FSA considers tougher measures on campylobacter control

The Food Standards Agency (FSA) has said it may advise consumers directly on which supermarkets it considers safe to buy chicken from.

It has also mooted ordering poultry contaminated with campylobacter be cooked or frozen, to mitigate the risk to human health.

See also: Strategies on the battle against campylobacter explained

Those were two measures that could be employed if sections of the poultry industry were unable to create meaningful reductions in the bug, according to a report prepared by FSA policy director Steven Wearne.

Retail testing to resume

The FSA board approved a new round of testing whole birds at retail, and naming supermarkets.

This survey, set to publish quarterly, will take 100 birds from the major retailers – now including discounters Aldi and Lidl – and rank them according to contamination levels.

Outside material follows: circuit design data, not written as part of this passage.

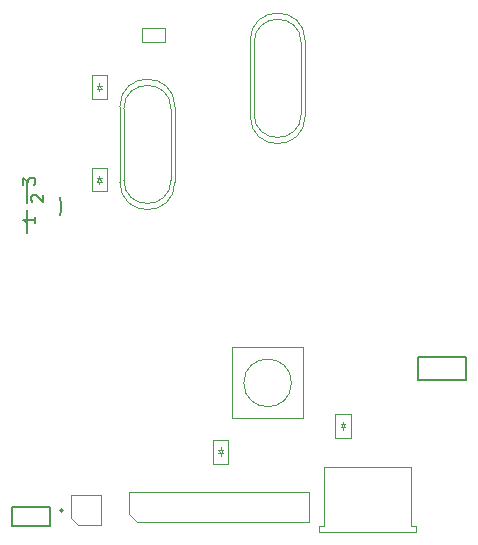
<source format=gbr>
G04 #@! TF.GenerationSoftware,KiCad,Pcbnew,5.1.7-a382d34a8~88~ubuntu18.04.1*
G04 #@! TF.CreationDate,2022-03-02T17:55:55+05:30*
G04 #@! TF.ProjectId,WaterTank_module_v1,57617465-7254-4616-9e6b-5f6d6f64756c,rev?*
G04 #@! TF.SameCoordinates,Original*
G04 #@! TF.FileFunction,Other,Fab,Top*
%FSLAX46Y46*%
G04 Gerber Fmt 4.6, Leading zero omitted, Abs format (unit mm)*
G04 Created by KiCad (PCBNEW 5.1.7-a382d34a8~88~ubuntu18.04.1) date 2022-03-02 17:55:55*
%MOMM*%
%LPD*%
G01*
G04 APERTURE LIST*
%ADD10C,0.100000*%
%ADD11C,0.127000*%
%ADD12C,0.200000*%
%ADD13C,0.050000*%
%ADD14C,0.152400*%
%ADD15C,0.150000*%
G04 APERTURE END LIST*
D10*
X35261040Y-88434240D02*
X34626040Y-87799240D01*
X49866040Y-88434240D02*
X35261040Y-88434240D01*
X49866040Y-85894240D02*
X49866040Y-88434240D01*
X34626040Y-85894240D02*
X49866040Y-85894240D01*
X34626040Y-87799240D02*
X34626040Y-85894240D01*
D11*
X27891500Y-88805900D02*
X27891500Y-87205900D01*
X27891500Y-87205900D02*
X24691500Y-87205900D01*
X24691500Y-87205900D02*
X24691500Y-88805900D01*
X24691500Y-88805900D02*
X27891500Y-88805900D01*
D12*
X28967500Y-87500300D02*
G75*
G03*
X28967500Y-87500300I-100000J0D01*
G01*
D11*
X25942000Y-59510500D02*
X25942000Y-61477900D01*
X25942000Y-62050500D02*
X25942000Y-64017900D01*
X28744500Y-60977900D02*
G75*
G02*
X28744500Y-62550500I-2548499J-786300D01*
G01*
D13*
X58496040Y-83791000D02*
X51096040Y-83791000D01*
X50696040Y-88791000D02*
X51096040Y-88791000D01*
X50696040Y-89291000D02*
X50696040Y-88791000D01*
X58896040Y-88791000D02*
X58496040Y-88791000D01*
X58896040Y-89291000D02*
X58896040Y-88791000D01*
X51096040Y-83791000D02*
X51096040Y-88791000D01*
X50696040Y-89291000D02*
X58896040Y-89291000D01*
X58496040Y-88791000D02*
X58496040Y-83791000D01*
D10*
X32087800Y-59654800D02*
X32087800Y-59854800D01*
X32087800Y-59354800D02*
X32087800Y-59154800D01*
X32287800Y-59354800D02*
X31887800Y-59354800D01*
X31887800Y-59654800D02*
X32287800Y-59654800D01*
X32087800Y-59354800D02*
X31887800Y-59654800D01*
X32287800Y-59654800D02*
X32087800Y-59354800D01*
X31437800Y-58454800D02*
X32737800Y-58454800D01*
X31437800Y-60454800D02*
X31437800Y-58454800D01*
X32737800Y-60454800D02*
X31437800Y-60454800D01*
X32737800Y-58454800D02*
X32737800Y-60454800D01*
X29657000Y-88105000D02*
X29657000Y-86200000D01*
X29657000Y-86200000D02*
X32197000Y-86200000D01*
X32197000Y-86200000D02*
X32197000Y-88740000D01*
X32197000Y-88740000D02*
X30292000Y-88740000D01*
X30292000Y-88740000D02*
X29657000Y-88105000D01*
X52696000Y-80164200D02*
X52696000Y-79964200D01*
X52696000Y-80464200D02*
X52696000Y-80664200D01*
X52496000Y-80464200D02*
X52896000Y-80464200D01*
X52896000Y-80164200D02*
X52496000Y-80164200D01*
X52696000Y-80464200D02*
X52896000Y-80164200D01*
X52496000Y-80164200D02*
X52696000Y-80464200D01*
X53346000Y-81364200D02*
X52046000Y-81364200D01*
X53346000Y-79364200D02*
X53346000Y-81364200D01*
X52046000Y-79364200D02*
X53346000Y-79364200D01*
X52046000Y-81364200D02*
X52046000Y-79364200D01*
X45170300Y-47905700D02*
X45170300Y-53905700D01*
X49170300Y-47905700D02*
X49170300Y-53905700D01*
X44845300Y-47705700D02*
X44845300Y-54105700D01*
X49495300Y-47705700D02*
X49495300Y-54105700D01*
X45170300Y-53905700D02*
G75*
G03*
X49170300Y-53905700I2000000J0D01*
G01*
X45170300Y-47905700D02*
G75*
G02*
X49170300Y-47905700I2000000J0D01*
G01*
X44845300Y-54105700D02*
G75*
G03*
X49495300Y-54105700I2325000J0D01*
G01*
X44845300Y-47705700D02*
G75*
G02*
X49495300Y-47705700I2325000J0D01*
G01*
X38466700Y-53298800D02*
X38466700Y-59698800D01*
X33816700Y-53298800D02*
X33816700Y-59698800D01*
X38141700Y-53498800D02*
X38141700Y-59498800D01*
X34141700Y-53498800D02*
X34141700Y-59498800D01*
X33816700Y-53298800D02*
G75*
G02*
X38466700Y-53298800I2325000J0D01*
G01*
X33816700Y-59698800D02*
G75*
G03*
X38466700Y-59698800I2325000J0D01*
G01*
X34141700Y-53498800D02*
G75*
G02*
X38141700Y-53498800I2000000J0D01*
G01*
X34141700Y-59498800D02*
G75*
G03*
X38141700Y-59498800I2000000J0D01*
G01*
X48341264Y-76690700D02*
G75*
G03*
X48341264Y-76690700I-2015564J0D01*
G01*
X49325700Y-79690700D02*
X46325700Y-79690700D01*
X49325700Y-73690700D02*
X49325700Y-79690700D01*
X43325700Y-73690700D02*
X49325700Y-73690700D01*
X43325700Y-79690700D02*
X43325700Y-73690700D01*
X46325700Y-79690700D02*
X43325700Y-79690700D01*
X32715000Y-50615300D02*
X32715000Y-52615300D01*
X32715000Y-52615300D02*
X31415000Y-52615300D01*
X31415000Y-52615300D02*
X31415000Y-50615300D01*
X31415000Y-50615300D02*
X32715000Y-50615300D01*
X32265000Y-51815300D02*
X32065000Y-51515300D01*
X32065000Y-51515300D02*
X31865000Y-51815300D01*
X31865000Y-51815300D02*
X32265000Y-51815300D01*
X32265000Y-51515300D02*
X31865000Y-51515300D01*
X32065000Y-51515300D02*
X32065000Y-51315300D01*
X32065000Y-51815300D02*
X32065000Y-52015300D01*
X42336700Y-82360200D02*
X42336700Y-82160200D01*
X42336700Y-82660200D02*
X42336700Y-82860200D01*
X42136700Y-82660200D02*
X42536700Y-82660200D01*
X42536700Y-82360200D02*
X42136700Y-82360200D01*
X42336700Y-82660200D02*
X42536700Y-82360200D01*
X42136700Y-82360200D02*
X42336700Y-82660200D01*
X42986700Y-83560200D02*
X41686700Y-83560200D01*
X42986700Y-81560200D02*
X42986700Y-83560200D01*
X41686700Y-81560200D02*
X42986700Y-81560200D01*
X41686700Y-83560200D02*
X41686700Y-81560200D01*
X35675000Y-47866500D02*
X35675000Y-46626500D01*
X37675000Y-47866500D02*
X35675000Y-47866500D01*
X37675000Y-46626500D02*
X37675000Y-47866500D01*
X35675000Y-46626500D02*
X37675000Y-46626500D01*
D14*
X59096040Y-76464240D02*
X59096040Y-74464240D01*
X63096040Y-74464240D02*
X59096040Y-74464240D01*
X63096040Y-76464240D02*
X63096040Y-74464240D01*
X59096040Y-76464240D02*
X63096040Y-76464240D01*
D15*
X26378619Y-61343454D02*
X26331000Y-61295835D01*
X26283380Y-61200597D01*
X26283380Y-60962501D01*
X26331000Y-60867263D01*
X26378619Y-60819644D01*
X26473857Y-60772025D01*
X26569095Y-60772025D01*
X26711952Y-60819644D01*
X27283380Y-61391073D01*
X27283380Y-60772025D01*
X25648380Y-59938533D02*
X25648380Y-59319485D01*
X26029333Y-59652819D01*
X26029333Y-59509961D01*
X26076952Y-59414723D01*
X26124571Y-59367104D01*
X26219809Y-59319485D01*
X26457904Y-59319485D01*
X26553142Y-59367104D01*
X26600761Y-59414723D01*
X26648380Y-59509961D01*
X26648380Y-59795676D01*
X26600761Y-59890914D01*
X26553142Y-59938533D01*
X26648380Y-62621485D02*
X26648380Y-63192914D01*
X26648380Y-62907200D02*
X25648380Y-62907200D01*
X25791238Y-63002438D01*
X25886476Y-63097676D01*
X25934095Y-63192914D01*
M02*

</source>
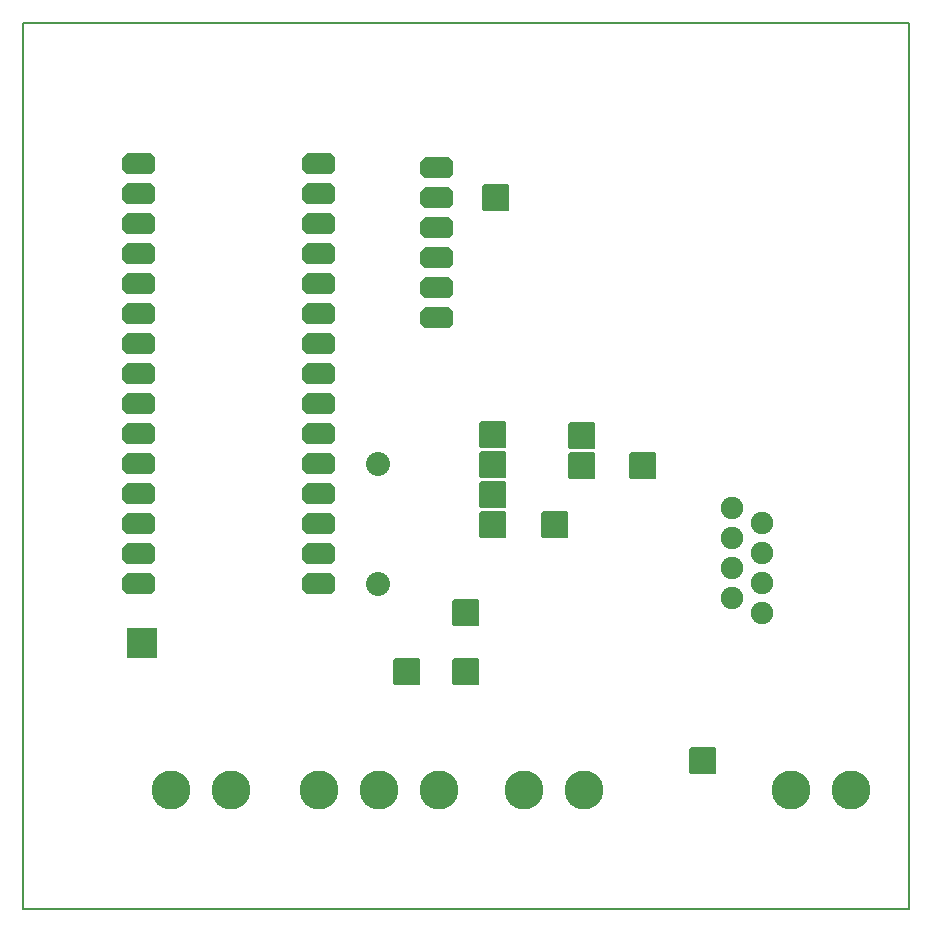
<source format=gbr>
G04 PROTEUS GERBER X2 FILE*
%TF.GenerationSoftware,Labcenter,Proteus,8.10-SP3-Build29560*%
%TF.CreationDate,2022-04-01T22:25:54+00:00*%
%TF.FileFunction,Soldermask,Bot*%
%TF.FilePolarity,Negative*%
%TF.Part,Single*%
%TF.SameCoordinates,{d6a88fbf-1cde-4ff9-8d92-a6d7fee4950a}*%
%FSLAX45Y45*%
%MOMM*%
G01*
%AMPPAD011*
4,1,8,
-1.397000,-0.509800,
-1.397000,0.509800,
-1.017800,0.889000,
1.017800,0.889000,
1.397000,0.509800,
1.397000,-0.509800,
1.017800,-0.889000,
-1.017800,-0.889000,
-1.397000,-0.509800,
0*%
%TA.AperFunction,Material*%
%ADD71PPAD011*%
%TA.AperFunction,Material*%
%ADD20C,2.032000*%
%AMPPAD013*
4,1,36,
-1.143000,-1.016000,
-1.143000,1.016000,
-1.140470,1.041970,
-1.133200,1.065980,
-1.121650,1.087580,
-1.106290,1.106290,
-1.087570,1.121650,
-1.065980,1.133200,
-1.041970,1.140470,
-1.016000,1.143000,
1.016000,1.143000,
1.041970,1.140470,
1.065980,1.133200,
1.087570,1.121650,
1.106290,1.106290,
1.121650,1.087580,
1.133200,1.065980,
1.140470,1.041970,
1.143000,1.016000,
1.143000,-1.016000,
1.140470,-1.041970,
1.133200,-1.065980,
1.121650,-1.087580,
1.106290,-1.106290,
1.087570,-1.121650,
1.065980,-1.133200,
1.041970,-1.140470,
1.016000,-1.143000,
-1.016000,-1.143000,
-1.041970,-1.140470,
-1.065980,-1.133200,
-1.087570,-1.121650,
-1.106290,-1.106290,
-1.121650,-1.087580,
-1.133200,-1.065980,
-1.140470,-1.041970,
-1.143000,-1.016000,
0*%
%TA.AperFunction,Material*%
%ADD21PPAD013*%
%TA.AperFunction,Material*%
%ADD22C,3.302000*%
%TA.AperFunction,Material*%
%ADD23C,1.905000*%
%AMPPAD016*
4,1,36,
-1.143000,1.270000,
1.143000,1.270000,
1.168970,1.267470,
1.192980,1.260200,
1.214580,1.248650,
1.233290,1.233290,
1.248650,1.214570,
1.260200,1.192980,
1.267470,1.168970,
1.270000,1.143000,
1.270000,-1.143000,
1.267470,-1.168970,
1.260200,-1.192980,
1.248650,-1.214570,
1.233290,-1.233290,
1.214580,-1.248650,
1.192980,-1.260200,
1.168970,-1.267470,
1.143000,-1.270000,
-1.143000,-1.270000,
-1.168970,-1.267470,
-1.192980,-1.260200,
-1.214580,-1.248650,
-1.233290,-1.233290,
-1.248650,-1.214570,
-1.260200,-1.192980,
-1.267470,-1.168970,
-1.270000,-1.143000,
-1.270000,1.143000,
-1.267470,1.168970,
-1.260200,1.192980,
-1.248650,1.214570,
-1.233290,1.233290,
-1.214580,1.248650,
-1.192980,1.260200,
-1.168970,1.267470,
-1.143000,1.270000,
0*%
%TA.AperFunction,Material*%
%ADD24PPAD016*%
%AMPPAD017*
4,1,36,
-1.016000,1.143000,
1.016000,1.143000,
1.041970,1.140470,
1.065980,1.133200,
1.087580,1.121650,
1.106290,1.106290,
1.121650,1.087570,
1.133200,1.065980,
1.140470,1.041970,
1.143000,1.016000,
1.143000,-1.016000,
1.140470,-1.041970,
1.133200,-1.065980,
1.121650,-1.087570,
1.106290,-1.106290,
1.087580,-1.121650,
1.065980,-1.133200,
1.041970,-1.140470,
1.016000,-1.143000,
-1.016000,-1.143000,
-1.041970,-1.140470,
-1.065980,-1.133200,
-1.087580,-1.121650,
-1.106290,-1.106290,
-1.121650,-1.087570,
-1.133200,-1.065980,
-1.140470,-1.041970,
-1.143000,-1.016000,
-1.143000,1.016000,
-1.140470,1.041970,
-1.133200,1.065980,
-1.121650,1.087570,
-1.106290,1.106290,
-1.087580,1.121650,
-1.065980,1.133200,
-1.041970,1.140470,
-1.016000,1.143000,
0*%
%TA.AperFunction,Material*%
%ADD25PPAD017*%
%TA.AperFunction,Profile*%
%ADD19C,0.203200*%
%TD.AperFunction*%
D71*
X-10250000Y+6250000D03*
X-10250000Y+6504000D03*
X-10250000Y+6758000D03*
X-10250000Y+7012000D03*
X-10250000Y+7266000D03*
X-10250000Y+7520000D03*
X-10250000Y+7774000D03*
X-10250000Y+8028000D03*
X-10250000Y+8282000D03*
X-10250000Y+8536000D03*
X-10250000Y+8790000D03*
X-10250000Y+9044000D03*
X-10250000Y+9298000D03*
X-10250000Y+9552000D03*
X-10250000Y+9806000D03*
X-11774000Y+9806000D03*
X-11774000Y+9552000D03*
X-11774000Y+9298000D03*
X-11774000Y+9044000D03*
X-11774000Y+8790000D03*
X-11774000Y+8536000D03*
X-11774000Y+8282000D03*
X-11774000Y+8028000D03*
X-11774000Y+7774000D03*
X-11774000Y+7520000D03*
X-11774000Y+7266000D03*
X-11774000Y+7012000D03*
X-11774000Y+6758000D03*
X-11774000Y+6504000D03*
X-11774000Y+6250000D03*
X-9250000Y+8500000D03*
X-9250000Y+8754000D03*
X-9250000Y+9008000D03*
X-9250000Y+9262000D03*
X-9250000Y+9516000D03*
X-9250000Y+9770000D03*
D20*
X-9750000Y+6250000D03*
X-9750000Y+7266000D03*
D21*
X-8771000Y+6746000D03*
X-8771000Y+7000000D03*
X-8771000Y+7254000D03*
X-8771000Y+7508000D03*
D22*
X-6250000Y+4500000D03*
X-5742000Y+4500000D03*
X-11500000Y+4500000D03*
X-10992000Y+4500000D03*
X-8000000Y+4500000D03*
X-8508000Y+4500000D03*
X-9234000Y+4500000D03*
X-9742000Y+4500000D03*
X-10250000Y+4500000D03*
D21*
X-8021000Y+7246000D03*
X-8021000Y+7500000D03*
D23*
X-6500000Y+6000000D03*
X-6754000Y+6127000D03*
X-6500000Y+6254000D03*
X-6754000Y+6381000D03*
X-6500000Y+6508000D03*
X-6754000Y+6635000D03*
X-6500000Y+6762000D03*
X-6754000Y+6889000D03*
D24*
X-11750000Y+5750000D03*
D25*
X-9500000Y+5500000D03*
X-8750000Y+9516000D03*
X-9000000Y+5500000D03*
X-9000000Y+6000000D03*
X-7500000Y+7250000D03*
X-7000000Y+4750000D03*
X-8250000Y+6750000D03*
D19*
X-12750000Y+3500000D02*
X-5250000Y+3500000D01*
X-5250000Y+11000000D01*
X-12750000Y+11000000D01*
X-12750000Y+3500000D01*
M02*

</source>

This differs from the first year of testing, as an even number of birds will be sampled from each business, allowing for “naming and shaming” from the start.

The FSA expected to begin its survey in July this year, with the first report to be published around November.

It is also understood a full breakdown of figures from the first year of testing at retail will be made available in September.

Presenting to the FSA board, Mr Wearne said that, while interventions were beginning to have an effect, it was unlikely that industry as a whole would meet the target for reduction by the end of 2015.

“This offers the prospect of us having at the end of this year a number of retailers who are able to demonstrate that they consistently meet or better the target they agreed, and a number who cannot,” he said.

Tighter controls

He suggested stricter measures, either through legislation or otherwise, may be imposed on those who fell behind the best retailers.

One suggestion was that the FSA may advise “on changes [consumers] might choose to make to their purchasing habits”, though this might run the risk of legal challenges from retailers.

Another idea was imposing limits to the amount of campylobacter that could be found on a bird, before it was required to be cooked or frozen, a model employed by some Scandinavian countries.

The FSA board, which met on 15 July, also agreed to a second round of retail testing.